The fuel consumption of a 146 is as much as that of a 737. More engines = double the maintenance expenditure of a twin. Then there is the little question of capacity. 146's are not suitable for LCC's IMO.

User currently offlineGodbless From Sweden, joined Apr 2000, 2753 posts, RR: 15
Reply 4, posted (13 years 2 months 6 days 23 hours ago) and read 1757 times:

You must also consider the fate of Buzz and Debonair... Debonair is no more and Buzz just has a few days left. And Buzz had plans to replace the BAe's with more 737's so I don't really know if you can say that the plane really worked well for them.


User currently offlineThomas_Jaeger From Switzerland, joined Apr 2002, 2471 posts, RR: 25
Reply 5, posted (13 years 2 months 6 days 22 hours ago) and read 1741 times:

You also have to take into account that load-factors at Buzz and Debonair were not really good, it would certainly possible to operate those aircraft profitable on a low-cost basis if one had load-factor of 75-80% ...

Swiss aviation news junkie living all over the place
User currently offlineSllevin From United States of America, joined Jan 2002, 3376 posts, RR: 5
Reply 6, posted (13 years 2 months 6 days 21 hours ago) and read 1706 times:

I wouldn't doubt that 146 costs are higher per seat-mile than, say, a 717 or a 737. That said, I think sometimes people get caught up in the myth of aircraft costs -- reality is, direct aircraft operating costs aren't the majority of the airline's net cost.

Southwest, for example, was built and thrives on doing things one could consider "wrong" -- flying 737NG's on short hops. Yet most, if not all, airlines would kill to have WN's operating costs.

▶ _Tasks to complete_:
1. Transcribe the part of the 146 forum discussion starting at "The fuel consumption" and ending at "well for them.".
2. List the usernames of the members who posted replies in the 146 forum discussion.
3. Resume the 146 forum discussion after its final sentence.

▶ _Provided data_:
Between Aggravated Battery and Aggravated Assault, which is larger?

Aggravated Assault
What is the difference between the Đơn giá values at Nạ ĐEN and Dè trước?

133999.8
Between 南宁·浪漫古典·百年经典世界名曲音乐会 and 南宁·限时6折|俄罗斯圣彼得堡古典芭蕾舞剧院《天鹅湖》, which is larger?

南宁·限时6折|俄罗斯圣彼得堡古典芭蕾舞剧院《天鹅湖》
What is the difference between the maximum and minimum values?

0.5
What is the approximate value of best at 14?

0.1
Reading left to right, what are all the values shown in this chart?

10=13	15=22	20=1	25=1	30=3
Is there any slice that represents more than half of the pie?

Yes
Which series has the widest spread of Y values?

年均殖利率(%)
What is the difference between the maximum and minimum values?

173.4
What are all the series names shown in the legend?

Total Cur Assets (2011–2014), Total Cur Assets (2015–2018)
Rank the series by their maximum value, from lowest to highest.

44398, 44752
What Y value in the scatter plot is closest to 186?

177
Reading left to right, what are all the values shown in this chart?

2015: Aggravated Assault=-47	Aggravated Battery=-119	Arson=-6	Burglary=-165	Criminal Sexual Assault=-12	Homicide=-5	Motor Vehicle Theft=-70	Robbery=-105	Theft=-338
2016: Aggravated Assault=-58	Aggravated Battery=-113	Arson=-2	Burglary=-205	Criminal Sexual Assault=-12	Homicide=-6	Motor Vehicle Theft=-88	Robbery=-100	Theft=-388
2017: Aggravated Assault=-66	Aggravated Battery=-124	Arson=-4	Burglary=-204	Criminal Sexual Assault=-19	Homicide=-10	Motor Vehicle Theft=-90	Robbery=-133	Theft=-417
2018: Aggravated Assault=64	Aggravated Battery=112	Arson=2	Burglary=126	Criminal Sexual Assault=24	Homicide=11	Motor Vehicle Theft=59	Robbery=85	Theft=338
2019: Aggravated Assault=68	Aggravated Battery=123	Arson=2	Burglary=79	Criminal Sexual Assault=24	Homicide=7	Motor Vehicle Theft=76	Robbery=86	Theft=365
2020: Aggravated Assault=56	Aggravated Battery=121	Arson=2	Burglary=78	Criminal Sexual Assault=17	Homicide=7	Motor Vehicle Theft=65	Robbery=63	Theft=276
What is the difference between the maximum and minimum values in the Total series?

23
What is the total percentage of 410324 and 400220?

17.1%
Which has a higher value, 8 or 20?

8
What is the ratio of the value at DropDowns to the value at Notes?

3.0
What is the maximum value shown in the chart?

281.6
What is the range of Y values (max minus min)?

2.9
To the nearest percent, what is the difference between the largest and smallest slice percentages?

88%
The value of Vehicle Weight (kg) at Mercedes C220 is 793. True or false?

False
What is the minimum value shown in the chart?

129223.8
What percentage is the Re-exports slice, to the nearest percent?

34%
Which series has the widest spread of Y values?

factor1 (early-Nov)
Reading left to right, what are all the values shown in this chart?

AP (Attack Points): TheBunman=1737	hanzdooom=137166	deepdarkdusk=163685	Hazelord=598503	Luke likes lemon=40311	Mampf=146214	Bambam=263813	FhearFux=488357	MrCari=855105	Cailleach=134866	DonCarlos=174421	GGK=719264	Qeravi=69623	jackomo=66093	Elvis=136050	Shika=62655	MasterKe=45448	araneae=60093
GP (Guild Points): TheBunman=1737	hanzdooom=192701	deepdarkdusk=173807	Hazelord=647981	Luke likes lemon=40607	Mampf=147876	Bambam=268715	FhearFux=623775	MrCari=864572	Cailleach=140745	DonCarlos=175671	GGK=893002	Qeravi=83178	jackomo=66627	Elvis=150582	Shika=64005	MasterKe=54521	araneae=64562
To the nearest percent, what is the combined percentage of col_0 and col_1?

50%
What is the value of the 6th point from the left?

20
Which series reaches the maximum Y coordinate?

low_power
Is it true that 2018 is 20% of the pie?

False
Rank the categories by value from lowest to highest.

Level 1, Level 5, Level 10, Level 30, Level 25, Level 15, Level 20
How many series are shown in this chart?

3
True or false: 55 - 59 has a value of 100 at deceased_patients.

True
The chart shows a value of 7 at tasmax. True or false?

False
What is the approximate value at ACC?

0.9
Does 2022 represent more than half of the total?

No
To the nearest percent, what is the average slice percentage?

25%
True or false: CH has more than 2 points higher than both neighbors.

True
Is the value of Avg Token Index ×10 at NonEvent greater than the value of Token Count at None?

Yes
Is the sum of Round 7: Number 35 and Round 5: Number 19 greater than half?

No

▶ _Answers to the exercises_:
1.
The fuel consumption of a 146 is as much as that of a 737. More engines = double the maintenance expenditure of a twin. Then there is the little question of capacity. 146's are not suitable for LCC's IMO.

User currently offlineGodbless From Sweden, joined Apr 2000, 2753 posts, RR: 15
Reply 4, posted (13 years 2 months 6 days 23 hours ago) and read 1757 times:

You must also consider the fate of Buzz and Debonair... Debonair is no more and Buzz just has a few days left. And Buzz had plans to replace the BAe's with more 737's so I don't really know if you can say that the plane really worked well for them.

2. Godbless, Thomas_Jaeger, Sllevin

3.
As others have pointed out, it's a question of total cost, and total yield. The airplane's not an impassable hurdle.


User currently offlineBeltwayBandit From United States of America, joined Mar 2003, 495 posts, RR: 0
Reply 7, posted (13 years 2 months 6 days 19 hours ago) and read 1659 times:

The acquisition price / lease cost would have to be so low that it made up for the operating cost differential. In a down market like this, there is no sympathy for the inefficient.

User currently offlineFlyboy80 From United States of America, joined Jul 2001, 2026 posts, RR: 3
Reply 8, posted (13 years 2 months 6 days 15 hours ago) and read 1572 times:

For one the BAe146 is a slow aircraft, many airlines have complaned about on time efficeincy because the aircraft's slow speed. A lot of pilots refer to it as an "Air Plow." THe 146 how ever seems to use a small amount of runway. It also is an aircraft Ideal for quick turns, pop open the door (2 passenger boarding doors, unlike most regional aircraft) when it stops and swing out those little air stairs, the plane can on its way in 20 mins. The 146 also is versitile. Its seating arrangement means the aircraft could be used as a high density charter aircraft, or a spacious bussiness jet. I'm also starting to notice cargo airlines taking light of the little 146. Also The 146 is supposed to be a cheap aircraft to aquire, and somewhat that to operate.

User currently offlineBeltwayBandit From United States of America, joined Mar 2003, 495 posts, RR: 0
Reply 9, posted (13 years 2 months 6 days 12 hours ago) and read 1512 times:

I don't think a slow jet would work as a business jet. Although with 4 engines you could promote it as a "mini-A340".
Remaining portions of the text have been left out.